Set to TRUE to plot on $X\beta$ scale but labeled with anti-logs.

q

scalar or vector of confidence coefficients to depict

xlim

X-axis limits for plot in units of the linear predictors (log scale if log=TRUE). If at is specified and xlim is omitted, xlim is derived from the range of at.

nbar

Sets up plot to leave room for nbar horizontal bars. Default is the number of non-interaction factors in the model. Set nbar to a larger value to keep too much surrounding space from appearing around horizontal bars. If nbar is smaller than the number of bars, the plot is divided into multiple pages with up to nbar bars on each page.

cex

cex parameter for factor labels.

nint

Number of tick mark numbers for pretty.

cex.main

cex parameter for main title. Set to 0 to suppress the title.

clip

confidence limits outside the interval c(clip[1], clip[2]) will be ignored, and clip also be respected when computing xlim when xlim is not specified. clip should be in the units of fun(x). If log=TRUE, clip should be in $X\beta$ units.

main

main title. Default is inferred from the model and value of log, e.g., "log Odds Ratio".

col

vector of colors, one per value of q

col.points

color for points estimates

pch

symbol for point estimates. Default is solid triangle.

lwd

line width for confidence intervals, corresponding to q

Author

Frank Harrell
Hui Nian
Department of Biostatistics, Vanderbilt University
fh@fharrell.com

Examples

Run this code

n <- 1000    # define sample size
set.seed(17) # so can reproduce the results
age            <- rnorm(n, 50, 10)
blood.pressure <- rnorm(n, 120, 15)
cholesterol    <- rnorm(n, 200, 25)
sex            <- factor(sample(c('female','male'), n,TRUE))
label(age)            <- 'Age'      # label is in Hmisc
label(cholesterol)    <- 'Total Cholesterol'
label(blood.pressure) <- 'Systolic Blood Pressure'
label(sex)            <- 'Sex'
units(cholesterol)    <- 'mg/dl'   # uses units.default in Hmisc
units(blood.pressure) <- 'mmHg'


# Specify population model for log odds that Y=1
L <- .4*(sex=='male') + .045*(age-50) +
  (log(cholesterol - 10)-5.2)*(-2*(sex=='female') + 2*(sex=='male'))
# Simulate binary y to have Prob(y=1) = 1/[1+exp(-L)]
y <- ifelse(runif(n) < plogis(L), 1, 0)


ddist <- datadist(age, blood.pressure, cholesterol, sex)
options(datadist='ddist')


fit <- lrm(y ~ blood.pressure + sex * (age + rcs(cholesterol,4)))

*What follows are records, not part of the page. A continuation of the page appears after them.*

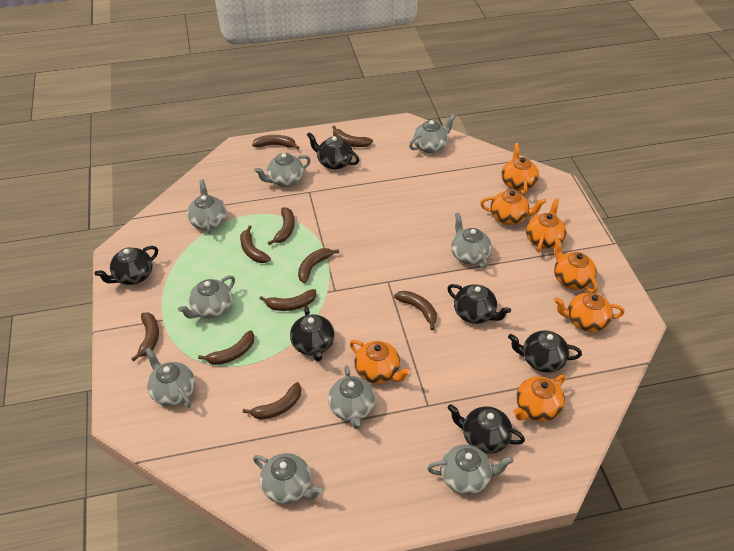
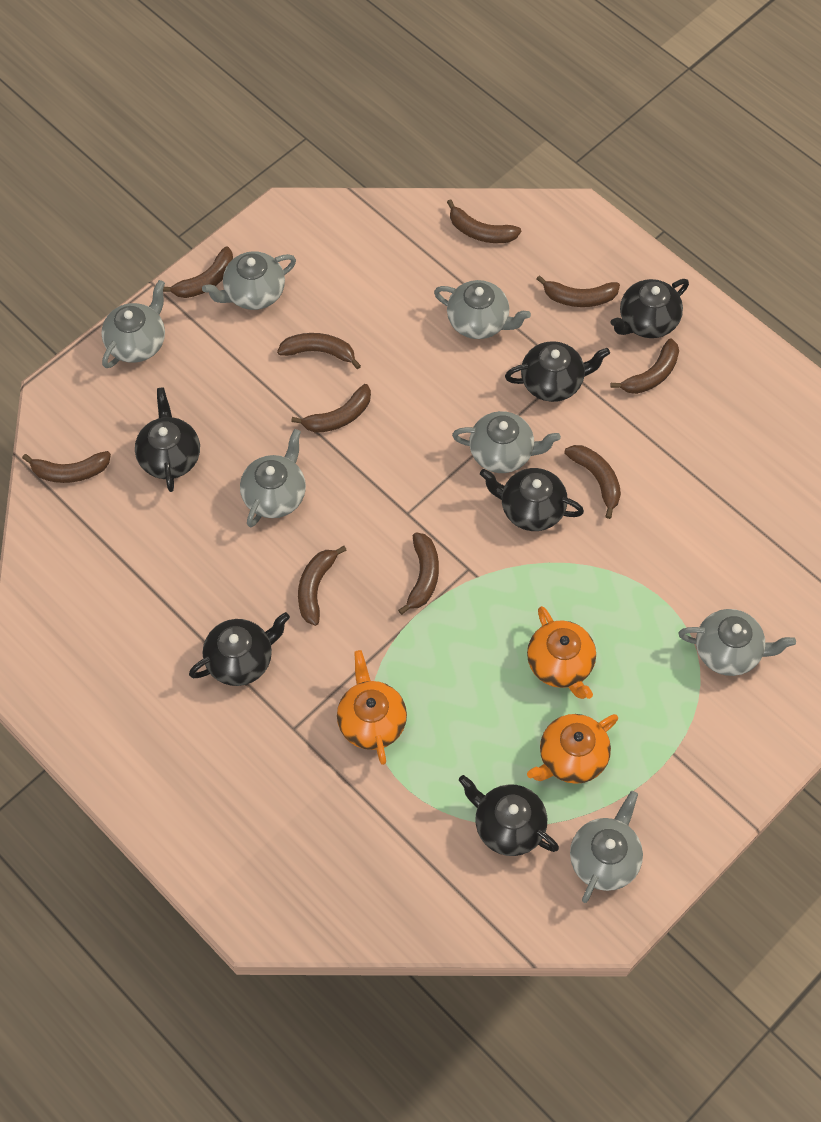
grey teapot: [145,348,195,408] [178,276,235,319] [187,180,226,234] [253,453,323,504] [254,153,311,187] [328,366,376,429] [409,114,456,153] [427,445,513,495] [451,213,492,268] = 9 -> [101,280,165,368] [202,251,296,310] [240,429,306,527] [434,280,531,339] [452,411,561,473] [570,791,643,903] [678,609,796,676] = 7
orange teapot: [350,340,411,384] [480,190,546,225] [501,143,539,195] [514,375,565,422] [526,198,566,252] [554,237,598,293] [554,292,625,332] = 7 -> [337,650,407,765] [527,606,596,699] [527,714,618,784] = 3

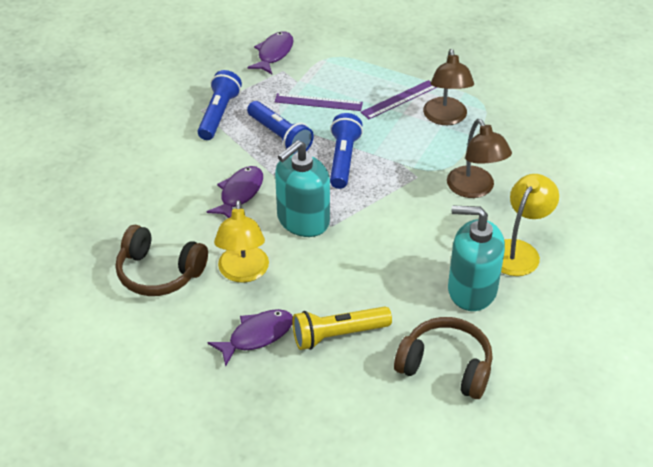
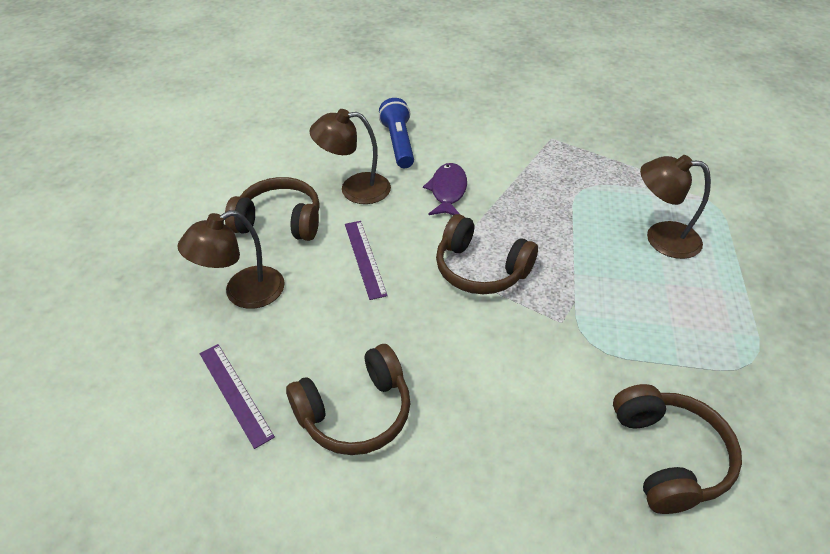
blue flashlight: [198,70,242,140] [247,101,314,154] [330,113,363,189] = 3 -> [379,98,414,168] = 1
brown headphones: [116,225,208,296] [394,317,493,399] = 2 -> [225,177,320,241] [286,344,410,455] [436,214,538,294] [613,384,742,514] = 4
brown lamp: [423,49,474,125] [447,119,512,198] = 2 -> [178,210,285,309] [310,109,391,204] [640,155,711,259] = 3
purple fish: [207,166,263,218] [208,309,293,367] [247,31,293,74] = 3 -> [423,163,467,215] = 1
turquoise soap dispenser: [275,140,330,237] [448,205,505,311] = 2 -> none = 0
yellow flashlight: [292,306,392,350] = 1 -> none = 0
yellow lamp: [214,200,269,283] [501,174,559,276] = 2 -> none = 0

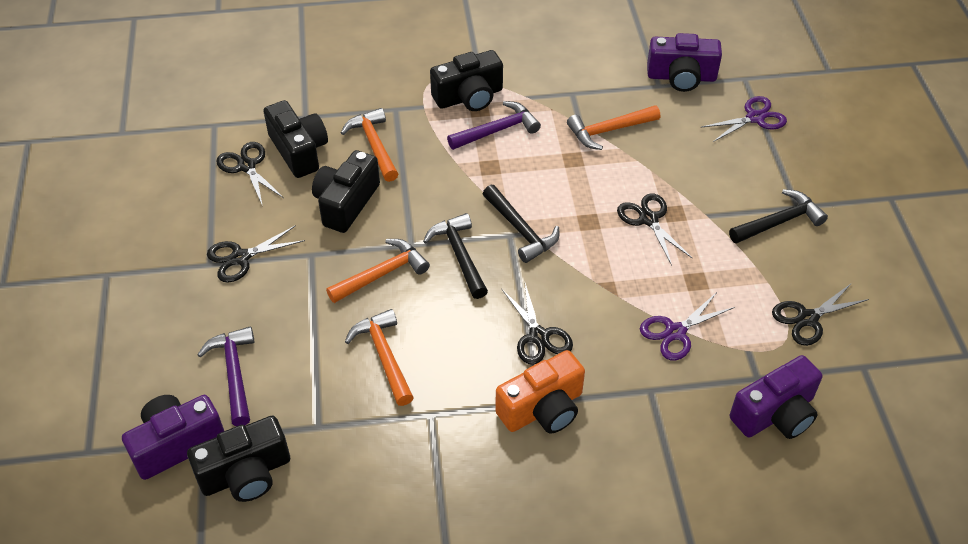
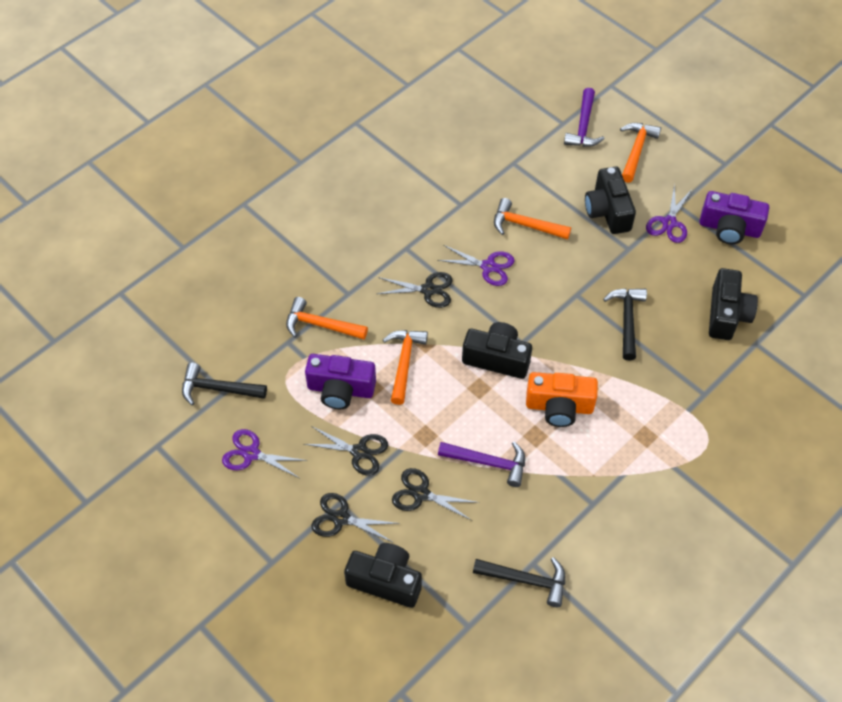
black scissors: [207,225,305,283] [216,142,284,206] [502,283,573,365] [617,193,693,266] [772,283,869,346] = 5 -> [304,426,388,476] [311,493,400,543] [377,272,453,308] [392,468,479,521] = 4
purple camera: [122,395,224,480] [647,33,722,92] [729,355,822,439] = 3 -> [305,354,376,409] [700,191,769,244] = 2
purple scissors: [640,292,735,361] [702,96,787,142] = 2 -> [222,429,308,478] [437,245,515,286] [646,184,693,243] = 3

s <- summary(fit)                # Estimate effects using default ranges
                                 # Gets odds ratio for age=3rd quartile
                                 # compared to 1st quartile
if (FALSE) {
latex(s)                         # Use LaTeX to print nice version
latex(s, file="")                # Just write LaTeX code to console
html(s)                          # html/LaTeX to console for knitr
# Or:
options(prType='latex')
summary(fit)                     # prints with LaTeX, table.env=FALSE
options(prType='html')
summary(fit)                     # prints with html
}
summary(fit, sex='male', age=60) # Specify ref. cell and adjustment val
summary(fit, age=c(50,70))       # Estimate effect of increasing age from
                                 # 50 to 70
s <- summary(fit, age=c(50,60,70)) 
                                 # Increase age from 50 to 70, adjust to
                                 # 60 when estimating effects of other factors
#Could have omitted datadist if specified 3 values for all non-categorical
#variables (1 value for categorical ones - adjustment level)
plot(s, log=TRUE, at=c(.1,.5,1,1.5,2,4,8))


options(datadist=NULL)